Saturday, June 4, 2011

Midnight in Paris Review


Midnight in Paris Review

The thought of visiting your favorite time period, and visiting with the visionaries of the time is a concept that everyone considers at one time in their life. The new Woody Allen film, Midnight in Paris, is an insightful and charming look at this concept.

Owen Wilson plays Gil, a hack screenwriter who dreams of becoming a great novelist. He visits Paris with his Fiancee (Rachel McAdams) and her family.Visiting Paris feeds his dream of becoming a great writer in the most poetic city in the world.  He is in love with the notion of living in 1920s Paris, surrounded by the brilliance of expatriate writers and artists, and of course all this must be in the rain.

One evening after a wine tasting, a slightly inebriated and lost Gil finds himself alone on a Parisian street corner, as the clock strikes twelve.  As the bells chime, a 1920s Peugeot, pulls up and transports Gil to the 1920s.  When Gil realizes that he is actually visiting the past, experiencing his wildest fantasies, he becomes immediately entranced. He basks in the ambiance, and soaks in the wisdom of his idealistic golden age. Gil continues to visit the 1920s meeting and interacting with the contemporary visionaries of the time. The film is difficult to describe but it is lovely and the less you know the better. It is full of insight and quotable soundbites, and you will leave the theater with an appetite for life.

Woody Allen films are a genre in itself. He has made 41 films and all of them have familiar elements, from the credits to the characters you can find benchmarks and touchstones in all of them. His films are almost always personal to him in some way shape or form, and hit or miss, they provide us with some insight into his genius.  In this case, you have to believe that Woody Allen, has fallen in love with Paris, and this love has given inspiration to a beautifully insightful and philosophical film experiences in the last decade. Equal parts entertaining and literate, unlike so many movies today, so expect to be challenged and stimulated intellectually.

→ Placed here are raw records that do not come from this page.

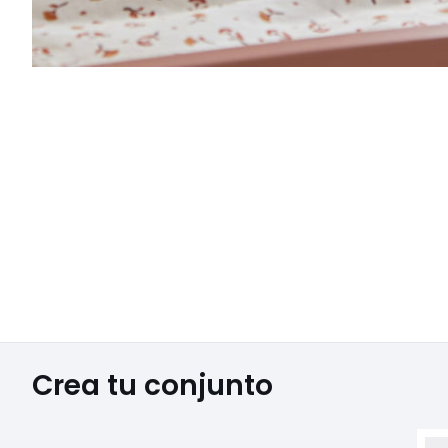
Crea tu conjunto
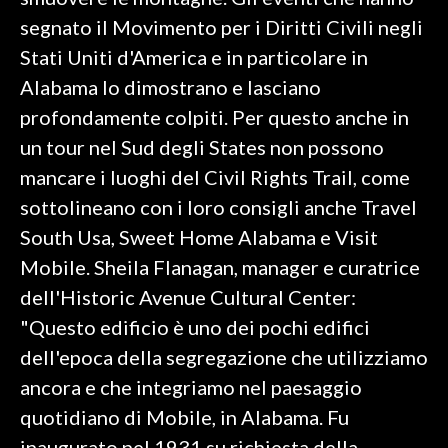
segnato il Movimento per i Diritti Civili negli
SPETTACOLI
Stati Uniti d'America e in particolare in
Alabama lo dimostrano e lasciano
GOSSIP
profondamente colpiti. Per questo anche in
SALUTE
un tour nel Sud degli States non possono
mancare i luoghi del Civil Rights Trail, come
SARDEGNA TURISMO
sottolineano con i loro consigli anche Travel
South Usa, Sweet Home Alabama e Visit
SARDI NEL MONDO
Mobile. Sheila Flanagan, manager e curatrice
NOTIZIE
dell'Historic Avenue Cultural Center:
EVENTI
"Questo edificio è uno dei pochi edifici
#CARAUNIONE
dell'epoca della segregazione che utilizziamo
ancora e che integriamo nel paesaggio
3 MINUTI CON
quotidiano di Mobile, in Alabama. Fu
INSULARITÀ
inaugurato nel 1931 su richiesta della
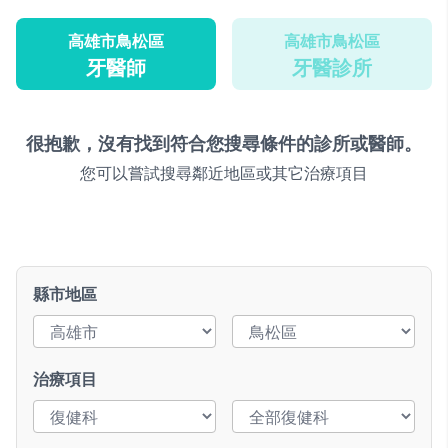
高雄市鳥松區
高雄市鳥松區
牙醫師
牙醫診所
很抱歉，沒有找到符合您搜尋條件的診所或醫師。
您可以嘗試搜尋鄰近地區或其它治療項目
縣市地區
治療項目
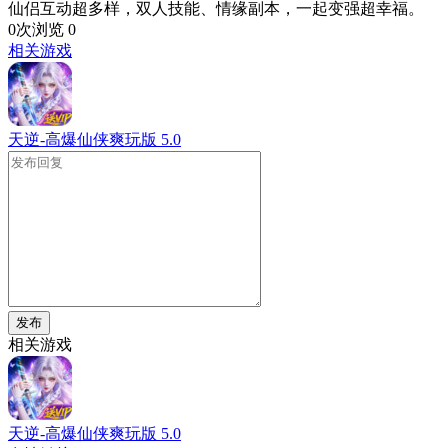
仙侣互动超多样，双人技能、情缘副本，一起变强超幸福。
0次浏览
0
相关游戏
天逆-高爆仙侠爽玩版
5.0
发布
相关游戏
天逆-高爆仙侠爽玩版
5.0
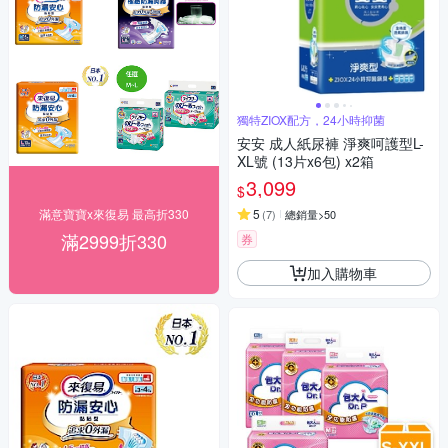
獨特ZIOX配方，24小時抑菌
安安 成人紙尿褲 淨爽呵護型L-
XL號 (13片x6包) x2箱
3,099
$
滿意寶寶x來復易 最高折330
5
(
7
)
總銷量>50
滿2999折330
券
加入購物車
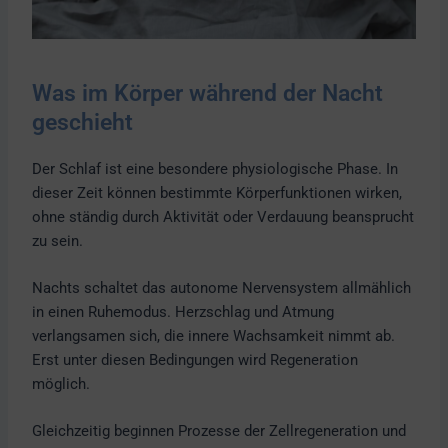
Was im Körper während der Nacht
geschieht
Der Schlaf ist eine besondere physiologische Phase. In
dieser Zeit können bestimmte Körperfunktionen wirken,
ohne ständig durch Aktivität oder Verdauung beansprucht
zu sein.
Nachts schaltet das autonome Nervensystem allmählich
in einen Ruhemodus. Herzschlag und Atmung
verlangsamen sich, die innere Wachsamkeit nimmt ab.
Erst unter diesen Bedingungen wird Regeneration
möglich.
Gleichzeitig beginnen Prozesse der Zellregeneration und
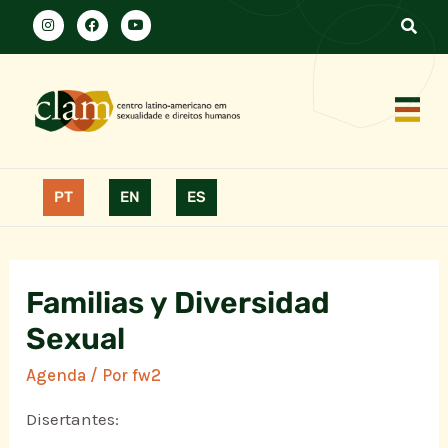
PT
EN
ES
Familias y Diversidad
Sexual
Agenda
/ Por
fw2
Disertantes:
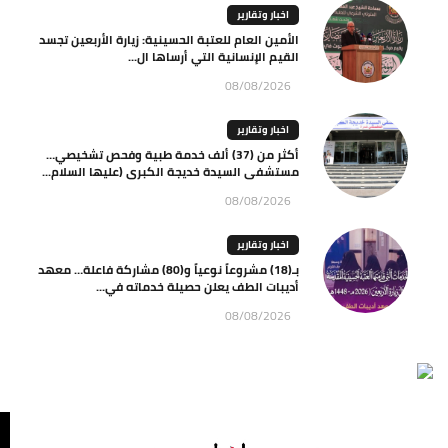
اخبار وتقارير
الأمين العام للعتبة الحسينية: زيارة الأربعين تجسد
القيم الإنسانية التي أرساها ال...
08/08/2026
اخبار وتقارير
أكثر من (37) ألف خدمة طبية وفحص تشخيصي…
مستشفى السيدة خديجة الكبرى (عليها السلام...
08/08/2026
اخبار وتقارير
بـ(18) مشروعاً نوعياً و(80) مشاركة فاعلة… معهد
أديبات الطف يعلن حصيلة خدماته في...
08/08/2026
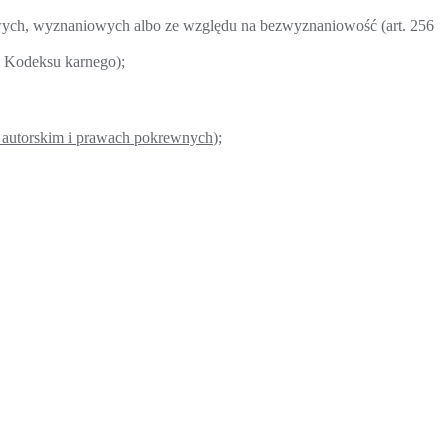
owych, wyznaniowych albo ze względu na bezwyznaniowość (art. 256
7 Kodeksu karnego);
 autorskim i prawach pokrewnych
);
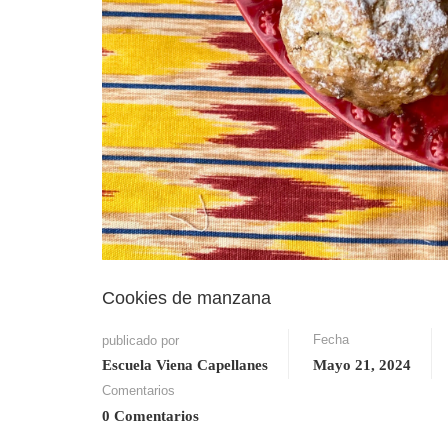
Cookies de manzana
Fecha
publicado por
Escuela Viena Capellanes
Mayo 21, 2024
Comentarios
0 Comentarios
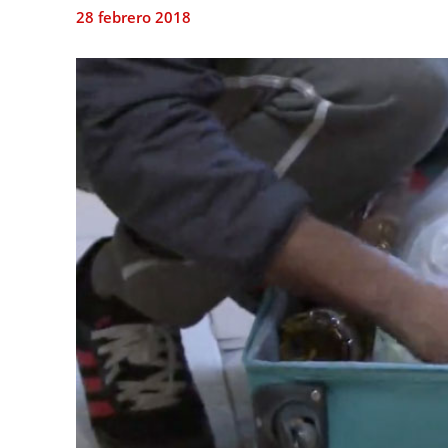
28 febrero 2018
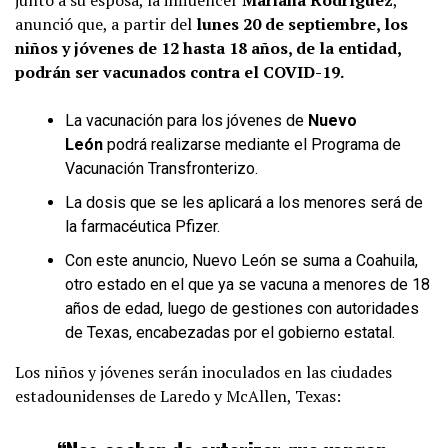
anunció que, a partir del
lunes 20 de septiembre, los
niños y jóvenes
de 12 hasta 18 años, de la entidad,
podrán ser vacunados contra el COVID-19.
La vacunación para los jóvenes de
Nuevo
León
podrá realizarse mediante el Programa de
Vacunación Transfronterizo.
La dosis que se les aplicará a los menores será de
la farmacéutica Pfizer.
Con este anuncio, Nuevo León se suma a Coahuila,
otro estado en el que ya se vacuna a menores de 18
años de edad, luego de gestiones con autoridades
de Texas, encabezadas por el gobierno estatal.
Los niños y jóvenes serán inoculados en las ciudades
estadounidenses de Laredo y McAllen, Texas:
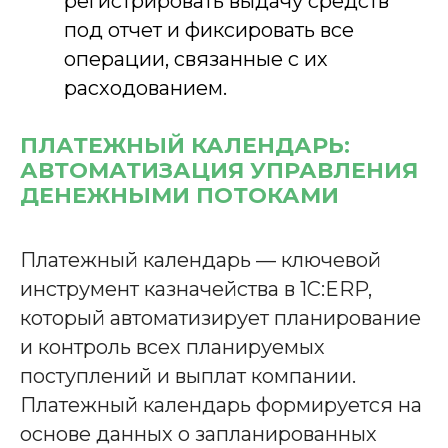
регистрировать выдачу средств
под отчет и фиксировать все
операции, связанные с их
расходованием.
ПЛАТЕЖНЫЙ КАЛЕНДАРЬ:
АВТОМАТИЗАЦИЯ УПРАВЛЕНИЯ
ДЕНЕЖНЫМИ ПОТОКАМИ
Платежный календарь — ключевой
инструмент казначейства в 1С:ERP,
который автоматизирует планирование
и контроль всех планируемых
поступлений и выплат компании.
Платежный календарь формируется на
основе данных о запланированных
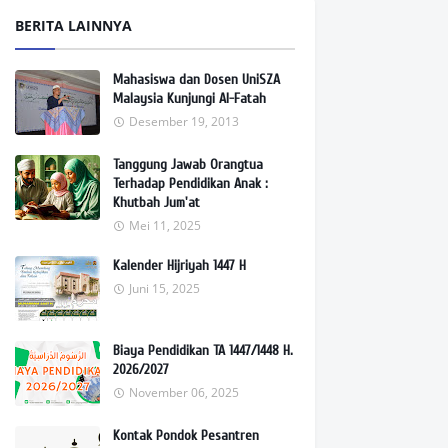
BERITA LAINNYA
Mahasiswa dan Dosen UniSZA
Malaysia Kunjungi Al-Fatah
Desember 19, 2013
Tanggung Jawab Orangtua
Terhadap Pendidikan Anak :
Khutbah Jum'at
Mei 11, 2025
Kalender Hijriyah 1447 H
Juni 15, 2025
Biaya Pendidikan TA 1447/1448 H.
2026/2027
November 06, 2025
Kontak Pondok Pesantren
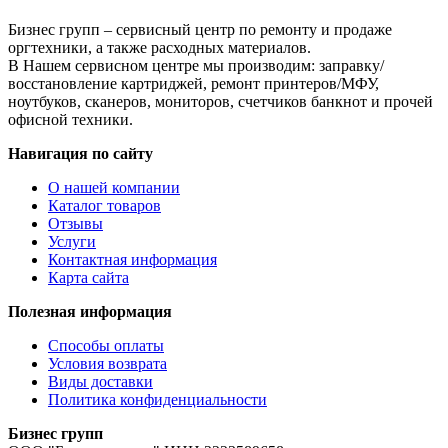
л.
Бизнес групп – сервисный центр по ремонту и продаже
оргтехники, а также расходных материалов.
В Нашем сервисном центре мы производим: заправку/
восстановление картриджей, ремонт принтеров/МФУ,
ноутбуков, сканеров, мониторов, счетчиков банкнот и прочей
офисной техники.
Навигация по сайту
О нашей компании
Каталог товаров
Отзывы
Услуги
Контактная информация
Карта сайта
Полезная информация
Способы оплаты
Условия возврата
Виды доставки
Политика конфиденциальности
Бизнес групп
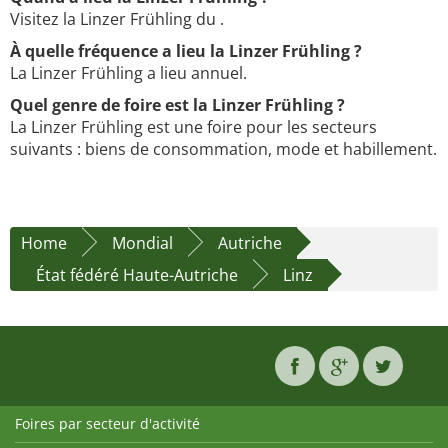
Visitez la Linzer Frühling du .
À quelle fréquence a lieu la Linzer Frühling ?
La Linzer Frühling a lieu annuel.
Quel genre de foire est la Linzer Frühling ?
La Linzer Frühling est une foire pour les secteurs
suivants : biens de consommation, mode et habillement.
Home
Mondial
Autriche
État fédéré Haute-Autriche
Linz
Foires par secteur d'activité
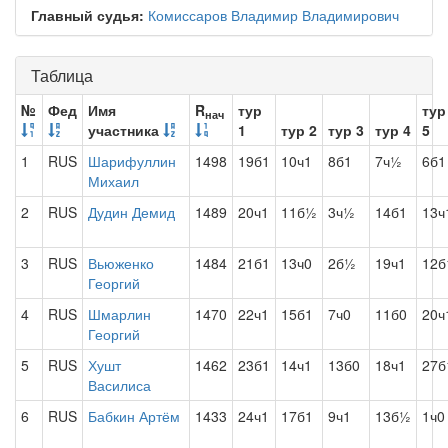
Главный судья:
Комиссаров Владимир Владимирович
Таблица
№
Фед
Имя
R
тур
тур
нач
участника
1
тур 2
тур 3
тур 4
5
1
RUS
Шарифуллин
1498
19б1
10ч1
8б1
7ч½
6б1
Михаил
2
RUS
Дудин Демид
1489
20ч1
11б½
3ч½
14б1
13ч
3
RUS
Вьюженко
1484
21б1
13ч0
2б½
19ч1
12б
Георгий
4
RUS
Шмарлин
1470
22ч1
15б1
7ч0
11б0
20ч
Георгий
5
RUS
Хушт
1462
23б1
14ч1
13б0
18ч1
27б
Василиса
6
RUS
Бабкин Артём
1433
24ч1
17б1
9ч1
13б½
1ч0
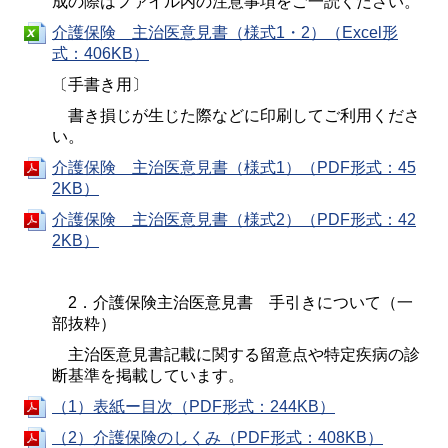
成の際はファイル内の注意事項をご一読ください。
介護保険 主治医意見書（様式1・2）（Excel形
式：406KB）
〔手書き用〕
書き損じが生じた際などに印刷してご利用くださ
い。
介護保険 主治医意見書（様式1）（PDF形式：45
2KB）
介護保険 主治医意見書（様式2）（PDF形式：42
2KB）
2．介護保険主治医意見書 手引きについて（一
部抜粋）
主治医意見書記載に関する留意点や特定疾病の診
断基準を掲載しています。
（1）表紙ー目次（PDF形式：244KB）
（2）介護保険のしくみ（PDF形式：408KB）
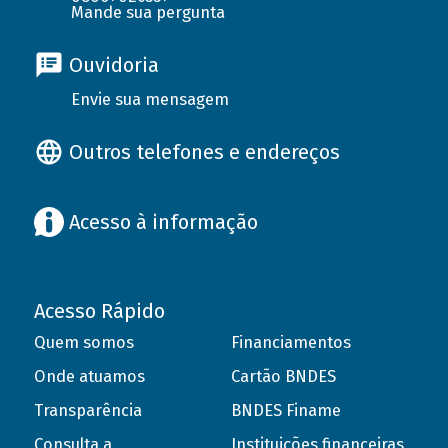
Mande sua pergunta
Ouvidoria
Envie sua mensagem
Outros telefones e endereços
Acesso à informação
Acesso Rápido
Quem somos
Financiamentos
Onde atuamos
Cartão BNDES
Transparência
BNDES Finame
Consulta a
Instituições financeiras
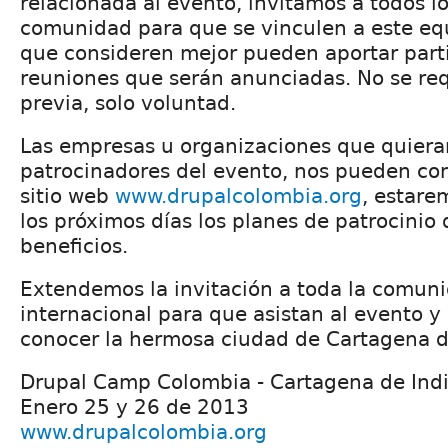
relacionada al evento, invitamos a todos l
comunidad para que se vinculen a este eq
que consideren mejor pueden aportar part
reuniones que serán anunciadas. No se req
previa, solo voluntad.
Las empresas u organizaciones que quiera
patrocinadores del evento, nos pueden con
sitio web
www.drupalcolombia.org
, estare
los próximos días los planes de patrocinio 
beneficios.
Extendemos la invitación a toda la comuni
internacional para que asistan al evento 
conocer la hermosa ciudad de Cartagena d
Drupal Camp Colombia - Cartagena de Ind
Enero 25 y 26 de 2013
www.drupalcolombia.org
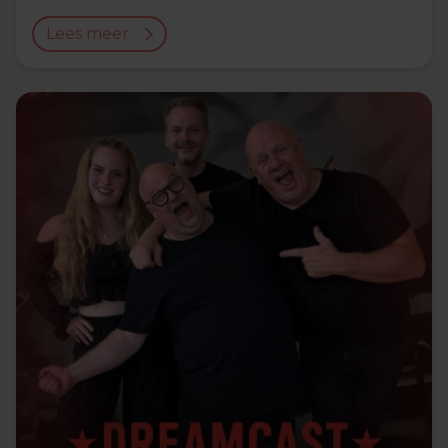
Lees meer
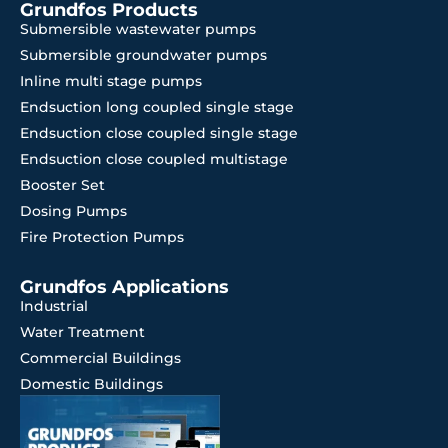
Grundfos Products
Submersible wastewater pumps
Submersible groundwater pumps
Inline multi stage pumps
Endsuction long coupled single stage
Endsuction close coupled single stage
Endsuction close coupled multistage
Booster Set
Dosing Pumps
Fire Protection Pumps
Grundfos Applications
Industrial
Water Treatment
Commercial Buildings
Domestic Buildings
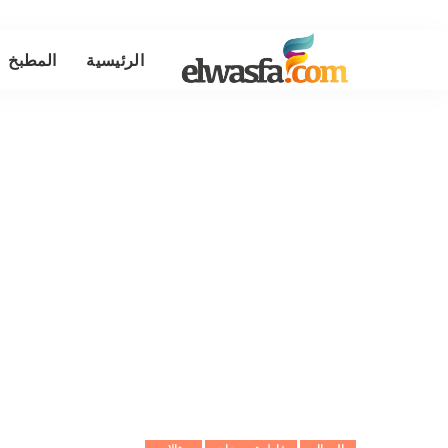
الرئيسية
المطبخ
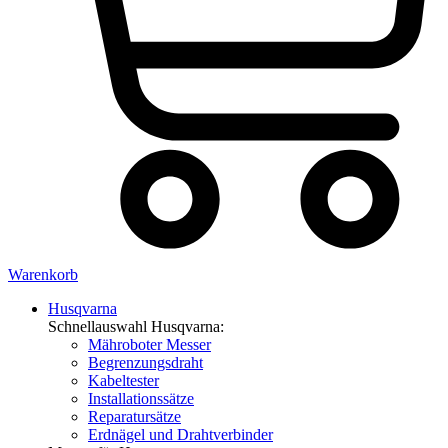
Warenkorb
Husqvarna
Schnellauswahl Husqvarna:
Mähroboter Messer
Begrenzungsdraht
Kabeltester
Installationssätze
Reparatursätze
Erdnägel und Drahtverbinder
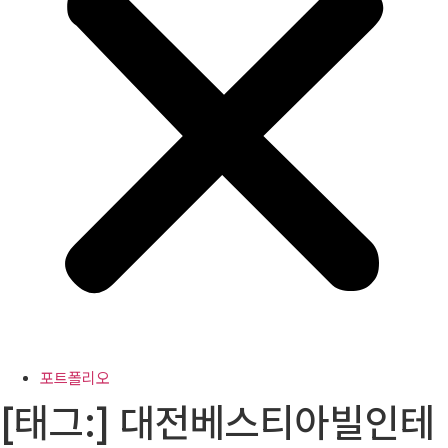
포트폴리오
[태그:]
대전베스티아빌인테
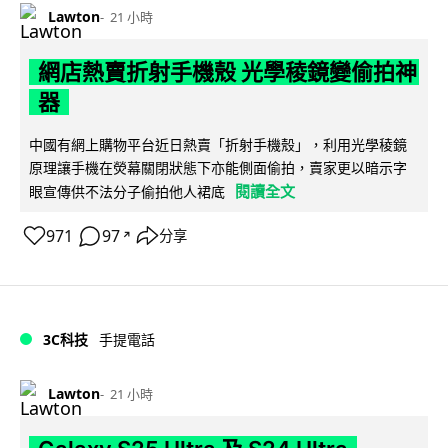
Lawton
21 小時
網店熱賣折射手機殼 光學稜鏡變偷拍神
器
中國有網上購物平台近日熱賣「折射手機殼」，利用光學稜鏡
原理讓手機在熒幕關閉狀態下亦能側面偷拍，賣家更以暗示字
閱讀全文
眼宣傳供不法分子偷拍他人裙底
971
97
分享
↗
3C科技
手提電話
Lawton
21 小時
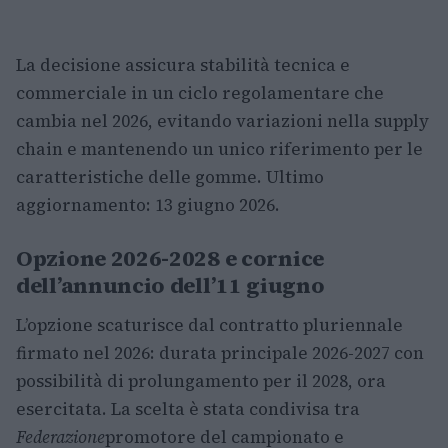
La decisione assicura stabilità tecnica e
commerciale in un ciclo regolamentare che
cambia nel 2026, evitando variazioni nella supply
chain e mantenendo un unico riferimento per le
caratteristiche delle gomme. Ultimo
aggiornamento: 13 giugno 2026.
Opzione 2026-2028 e cornice
dell’annuncio dell’11 giugno
L’opzione scaturisce dal contratto pluriennale
firmato nel 2026: durata principale 2026-2027 con
possibilità di prolungamento per il 2028, ora
esercitata. La scelta è stata condivisa tra
Federazione
promotore del campionato e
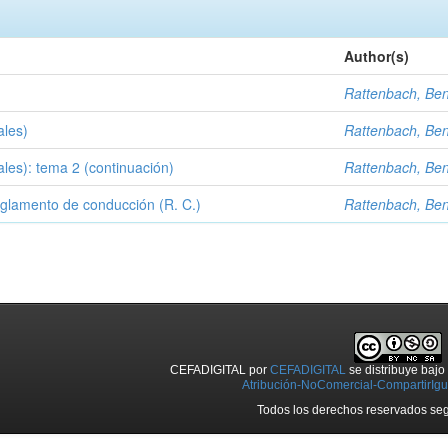
Author(s)
Rattenbach, Be
ales)
Rattenbach, Be
ales): tema 2 (continuación)
Rattenbach, Be
eglamento de conducción (R. C.)
Rattenbach, Be
CEFADIGITAL
por
CEFADIGITAL
se distribuye baj
Atribución-NoComercial-CompartirIgua
Todos los derechos reservados seg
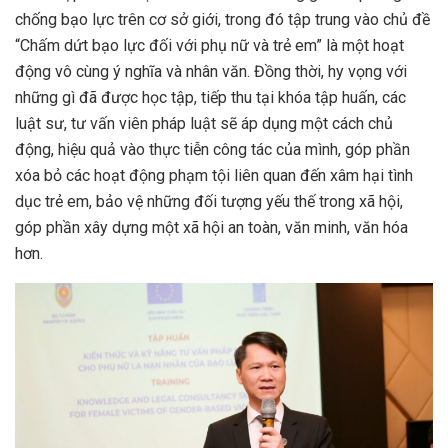
chống bạo lực trên cơ sở giới, trong đó tập trung vào chủ đề
“Chấm dứt bạo lực đối với phụ nữ và trẻ em” là một hoạt
động vô cùng ý nghĩa và nhân văn. Đồng thời, hy vọng với
những gì đã được học tập, tiếp thu tại khóa tập huấn, các
luật sư, tư vấn viên pháp luật sẽ áp dụng một cách chủ
động, hiệu quả vào thực tiễn công tác của mình, góp phần
xóa bỏ các hoạt động phạm tội liên quan đến xâm hại tình
dục trẻ em, bảo vệ những đối tượng yếu thế trong xã hội,
góp phần xây dựng một xã hội an toàn, văn minh, văn hóa
hơn.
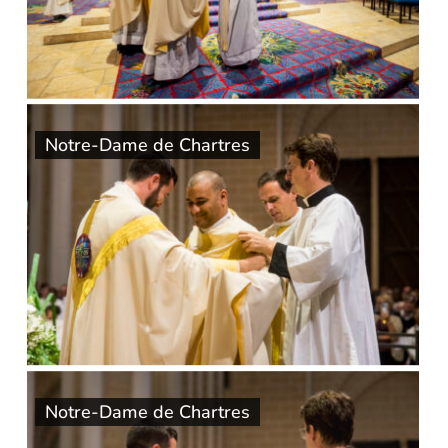
Notre-Dame de Chartres
Notre-Dame de Chartres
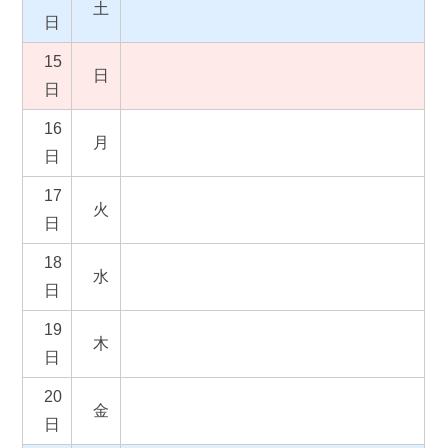
土
日
15
日
日
16
月
日
17
火
日
18
水
日
19
木
日
20
金
日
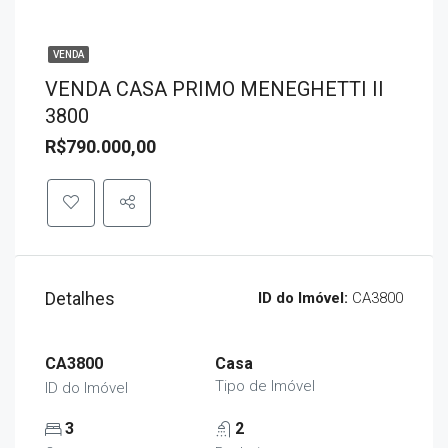
VENDA
VENDA CASA PRIMO MENEGHETTI II
3800
R$790.000,00
Detalhes
ID do Imóvel:
CA3800
CA3800
Casa
Tipo de Imóvel
ID do Imóvel
3
2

A major theme in the movie is that "nostalgia is denial of a painful present." The thought that even the best of times are only beautiful in hindsight. Of course there is also the notion that those who are nostalgic for the greatness of times past are short sighted in realizing that the time they live in will one day be nostalgia for some future romantic, who would love to live in our time, especially in the rain.